While Moovweb tracked data, the number of mobile-friendly results on the first page hovered around an average of 7.7 out of 10 results, illustrating relative consistency and stability in search results. It is projected that this trend toward mobile-friendly websites will continue.
Pushing the right buttons
But just as business websites become more mobile-friendly, consumers have been slow on the uptake. According to eMarketer Inc., last year more than 150 million people used a mobile device to research, browse or compare products. Yet fewer than seven in 10 of those mobile shoppers actually made a purchase from a smartphone or tablet device. The majority of online purchases were executed from desktop PCs and laptops.
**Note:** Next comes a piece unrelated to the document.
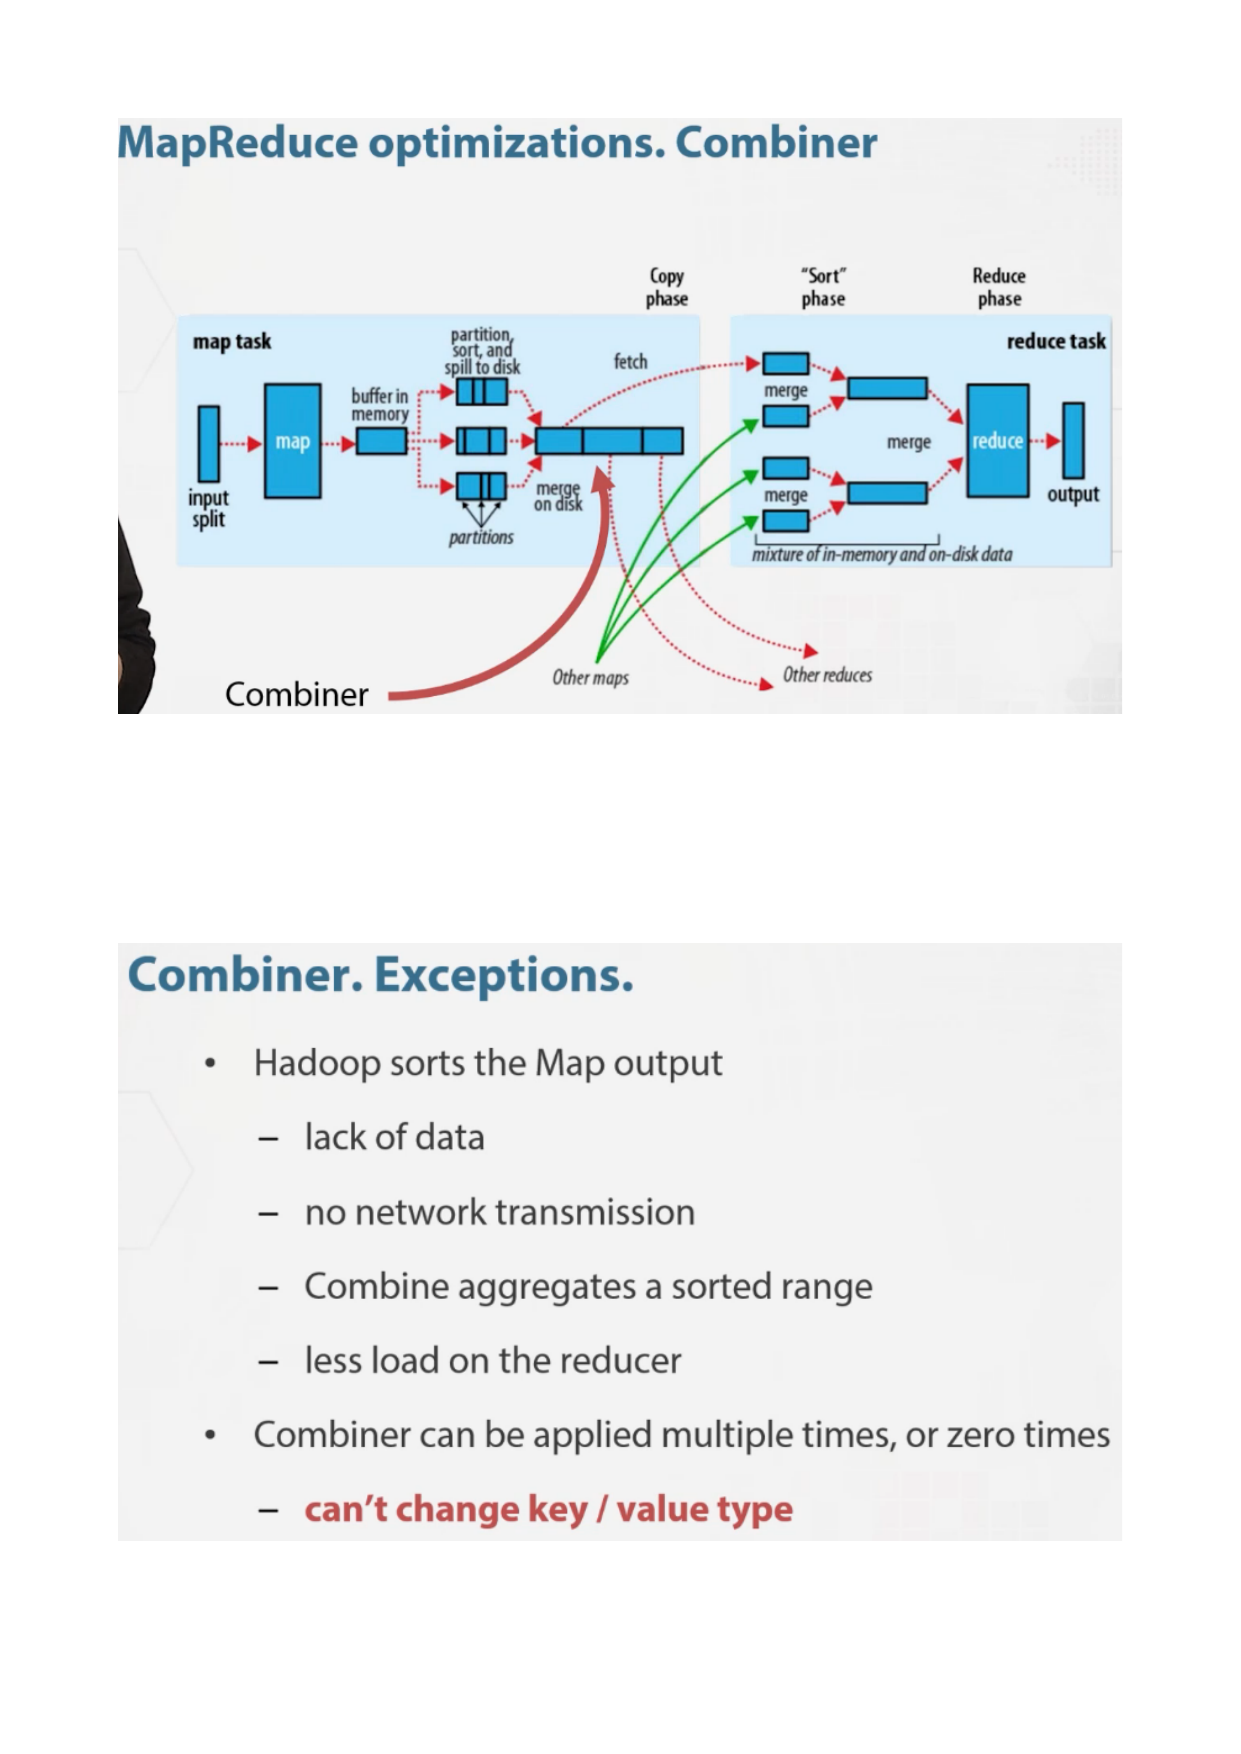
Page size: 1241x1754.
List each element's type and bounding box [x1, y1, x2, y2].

picture [118, 118, 1123, 714]
picture [118, 943, 1123, 1541]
Part of the problem has been the user shopping experience in the small real estate represented on mobile screens. Amazon.com was well ahead of the curve when it introduced one-click ordering. Google, too, acknowledged the problem in establishing the mobile-friendly criteria for websites.
And others like Facebook, Twitter and Pinterest have recently launched their own "buy" buttons to help bridge the experiential gap between mobile browsing and desktop purchasing as mobile consumers do more tapping than typing in the new paradigm.
While path-to-purchase solutions providers continue to work on removing barriers to consumer adoption of mobile payments, business owners are grappling with the added cost of upgrading their websites to improve interoperability with mobile devices and enhance customer convenience, whether or not they are jockeying for position in the Google rankings.